The pursuit of excellence is a tired phrase in America, applied to everything from funeral directors to luxury cars.

But how else to describe the exhausted Americans sprinting forward in those final seconds of that incredible U.S. victory in theWorld Cup on Wednesday?

They were spent after sprinting mile after mile for 92 minutes on that South African field, needing a goal to win or be sent home.
 

They were reeling, lungs bursting, time running out and still a pack of them ran forward. Not one or two, but four and more behind, sprinting desperately on dead legs.

They were in pursuit of excellence.

And they caught it.

By defeating the Algerians 1-0 on a goal by American star Landon Donovan, the U.S. soccer team gave its fans one of the most dramatic wins in history. When ESPN caught up with Donovan, he was weeping, hands covering his face.

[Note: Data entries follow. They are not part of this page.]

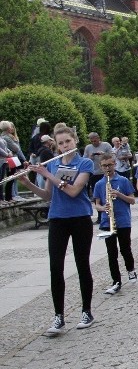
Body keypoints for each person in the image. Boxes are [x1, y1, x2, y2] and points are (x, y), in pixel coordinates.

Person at [15, 123, 96, 333]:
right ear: (57, 146)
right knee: (55, 268)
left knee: (82, 264)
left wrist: (48, 174)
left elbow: (74, 191)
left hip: (79, 218)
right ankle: (58, 316)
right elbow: (48, 195)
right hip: (58, 218)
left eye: (68, 141)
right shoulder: (52, 164)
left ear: (75, 141)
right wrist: (28, 182)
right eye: (60, 143)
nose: (65, 145)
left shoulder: (85, 163)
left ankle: (86, 311)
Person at [93, 152, 137, 294]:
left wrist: (119, 195)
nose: (107, 168)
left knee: (125, 249)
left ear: (114, 164)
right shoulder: (99, 184)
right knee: (111, 253)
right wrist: (102, 208)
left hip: (123, 220)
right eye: (104, 166)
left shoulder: (123, 180)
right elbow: (97, 204)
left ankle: (131, 269)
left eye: (110, 165)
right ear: (101, 166)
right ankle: (116, 281)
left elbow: (132, 200)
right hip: (107, 222)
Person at [1, 121, 26, 202]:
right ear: (8, 128)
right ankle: (11, 195)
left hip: (13, 158)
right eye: (10, 127)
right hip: (11, 159)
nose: (12, 128)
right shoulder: (6, 137)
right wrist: (15, 142)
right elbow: (16, 148)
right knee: (11, 177)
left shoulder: (9, 137)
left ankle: (14, 194)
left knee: (14, 177)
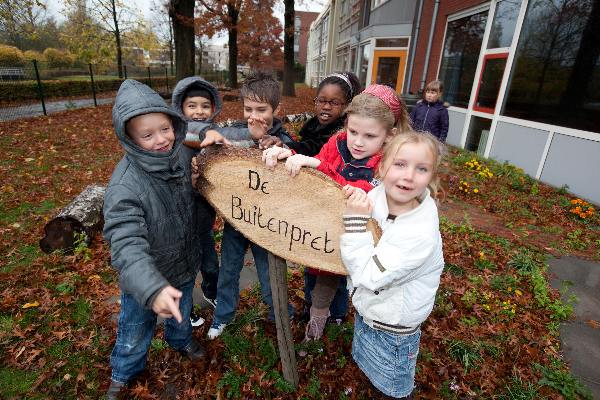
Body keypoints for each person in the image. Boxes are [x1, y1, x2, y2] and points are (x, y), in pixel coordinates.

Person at [262, 84, 410, 344]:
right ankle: (320, 309)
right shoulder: (338, 142)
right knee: (313, 269)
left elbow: (363, 193)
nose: (358, 142)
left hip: (354, 235)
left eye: (369, 136)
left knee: (332, 277)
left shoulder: (390, 163)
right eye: (353, 131)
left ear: (389, 135)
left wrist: (319, 166)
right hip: (322, 226)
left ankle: (325, 320)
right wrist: (290, 155)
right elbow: (318, 163)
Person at [103, 79, 210, 399]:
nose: (162, 139)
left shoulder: (177, 154)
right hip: (146, 281)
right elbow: (126, 244)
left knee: (183, 309)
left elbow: (195, 147)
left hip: (183, 262)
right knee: (135, 328)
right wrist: (151, 288)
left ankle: (181, 341)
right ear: (131, 139)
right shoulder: (124, 187)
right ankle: (125, 370)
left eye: (165, 128)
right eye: (147, 135)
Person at [340, 130, 445, 399]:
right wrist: (354, 197)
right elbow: (370, 213)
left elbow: (367, 275)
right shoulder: (379, 195)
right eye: (400, 164)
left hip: (393, 330)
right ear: (382, 167)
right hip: (371, 312)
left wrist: (354, 223)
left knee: (391, 390)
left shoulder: (419, 235)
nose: (408, 176)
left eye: (421, 169)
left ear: (431, 178)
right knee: (370, 374)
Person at [206, 71, 294, 340]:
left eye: (261, 109)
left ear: (276, 109)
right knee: (228, 271)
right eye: (248, 108)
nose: (254, 115)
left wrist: (275, 147)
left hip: (267, 224)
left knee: (269, 276)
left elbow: (291, 169)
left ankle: (280, 313)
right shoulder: (237, 135)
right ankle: (223, 316)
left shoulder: (284, 140)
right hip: (236, 219)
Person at [171, 76, 262, 328]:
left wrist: (253, 136)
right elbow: (195, 134)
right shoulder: (176, 132)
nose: (198, 111)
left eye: (204, 106)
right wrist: (212, 134)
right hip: (178, 219)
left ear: (213, 108)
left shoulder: (214, 131)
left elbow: (229, 137)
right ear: (180, 108)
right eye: (192, 105)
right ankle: (184, 308)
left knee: (210, 264)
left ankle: (211, 291)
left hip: (203, 219)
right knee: (184, 271)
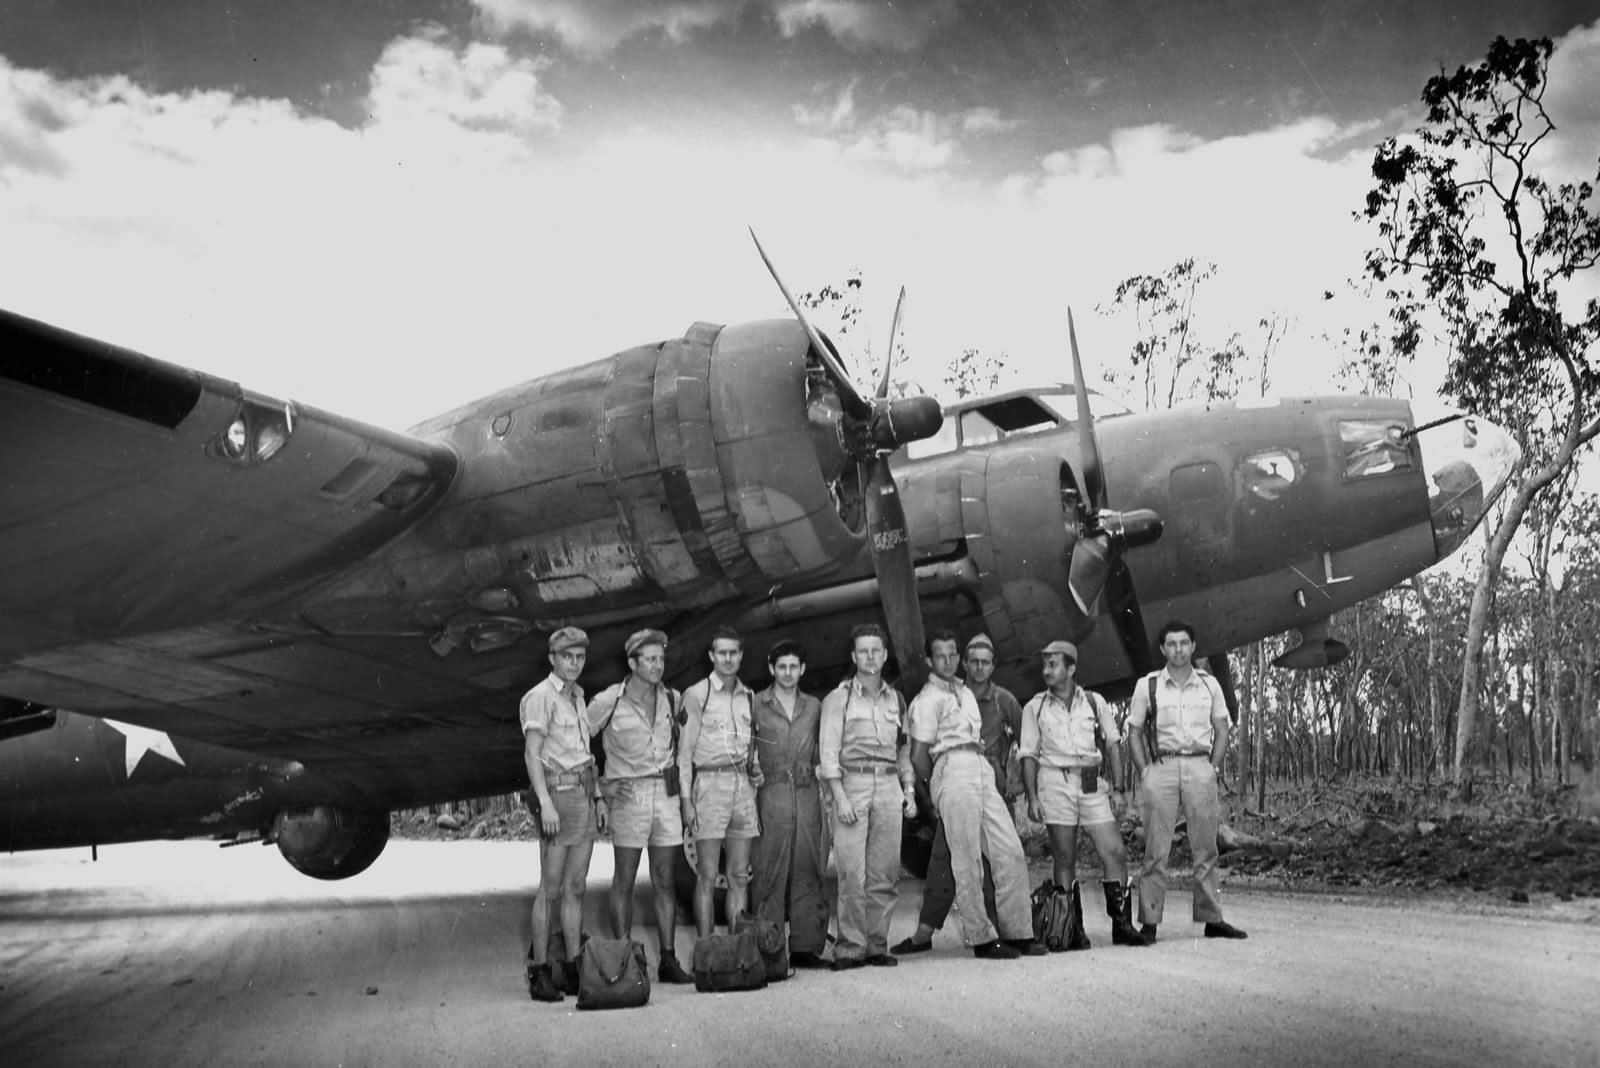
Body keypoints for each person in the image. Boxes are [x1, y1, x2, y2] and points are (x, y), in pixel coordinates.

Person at [907, 629, 1041, 960]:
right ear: (929, 660)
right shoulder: (926, 701)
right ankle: (981, 937)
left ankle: (1018, 932)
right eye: (941, 655)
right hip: (951, 766)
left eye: (953, 654)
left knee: (1008, 850)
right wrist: (939, 786)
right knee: (966, 859)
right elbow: (919, 755)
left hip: (980, 766)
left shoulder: (966, 694)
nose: (949, 661)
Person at [1019, 639, 1145, 949]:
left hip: (1090, 782)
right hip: (1055, 781)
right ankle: (1069, 928)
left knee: (1113, 851)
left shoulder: (1093, 701)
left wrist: (1117, 789)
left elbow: (1114, 743)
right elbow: (1028, 755)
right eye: (1045, 665)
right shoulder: (1034, 707)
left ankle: (1122, 925)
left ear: (1071, 668)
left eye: (1054, 664)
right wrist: (1033, 797)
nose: (1047, 670)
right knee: (1065, 856)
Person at [1126, 620, 1248, 942]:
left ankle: (1212, 918)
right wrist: (1145, 771)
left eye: (1184, 643)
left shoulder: (1209, 685)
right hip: (1162, 767)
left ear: (1193, 647)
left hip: (1199, 767)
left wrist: (1213, 767)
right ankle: (1149, 922)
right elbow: (1134, 732)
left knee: (1205, 848)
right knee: (1156, 849)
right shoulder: (1148, 685)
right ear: (1163, 649)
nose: (1178, 649)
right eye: (1172, 644)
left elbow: (1222, 728)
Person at [587, 628, 695, 983]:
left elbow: (684, 749)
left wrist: (685, 797)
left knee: (665, 880)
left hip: (665, 795)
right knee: (625, 881)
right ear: (632, 663)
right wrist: (600, 792)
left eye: (661, 658)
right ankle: (623, 960)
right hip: (628, 796)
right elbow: (576, 742)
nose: (657, 665)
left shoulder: (673, 699)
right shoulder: (609, 701)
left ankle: (667, 958)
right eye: (649, 659)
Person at [818, 623, 917, 970]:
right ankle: (849, 947)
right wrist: (840, 797)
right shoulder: (838, 699)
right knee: (851, 873)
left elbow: (902, 751)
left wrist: (909, 791)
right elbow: (828, 753)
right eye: (863, 651)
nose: (870, 657)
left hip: (889, 786)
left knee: (885, 873)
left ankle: (876, 945)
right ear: (853, 656)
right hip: (853, 785)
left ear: (885, 655)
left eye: (876, 650)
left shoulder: (897, 700)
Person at [521, 626, 603, 1002]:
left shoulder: (577, 696)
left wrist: (598, 798)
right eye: (567, 656)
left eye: (580, 657)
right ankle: (539, 973)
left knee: (576, 888)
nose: (574, 663)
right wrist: (545, 802)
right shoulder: (540, 697)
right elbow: (532, 753)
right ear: (552, 658)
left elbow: (586, 753)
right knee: (551, 889)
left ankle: (571, 969)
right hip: (559, 794)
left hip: (583, 793)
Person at [678, 625, 763, 937]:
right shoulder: (696, 695)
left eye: (733, 653)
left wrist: (755, 771)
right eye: (722, 653)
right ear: (712, 656)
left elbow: (751, 745)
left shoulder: (748, 696)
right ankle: (706, 951)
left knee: (739, 875)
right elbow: (684, 754)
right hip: (709, 787)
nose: (728, 659)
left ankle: (738, 951)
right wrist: (687, 801)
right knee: (707, 875)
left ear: (740, 656)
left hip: (742, 788)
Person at [749, 639, 829, 968]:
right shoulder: (756, 703)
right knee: (769, 870)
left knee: (809, 868)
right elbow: (743, 744)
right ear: (771, 669)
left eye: (793, 667)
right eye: (781, 667)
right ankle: (768, 948)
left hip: (808, 792)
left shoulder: (814, 706)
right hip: (772, 792)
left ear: (803, 669)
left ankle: (806, 948)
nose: (787, 673)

He was asked about amazingly bad calls that cost the U.S. two goals in the past two games.

"You know what? Like I said last week, we embody what Americans are about," Donovan said. "We can moan about it or we can get on with it, and we kept going. We believe, man. We're alive."

When he talked about Americans never giving up, I knew it was true. And I bit my lip so the guys in my office watching the game wouldn't see my reaction.

Joining me in my workspace, watching TV, was Tony the Albanian Guy, my new soccer friend, and Tribune cartoonist Scott Stantis, just coming to the game.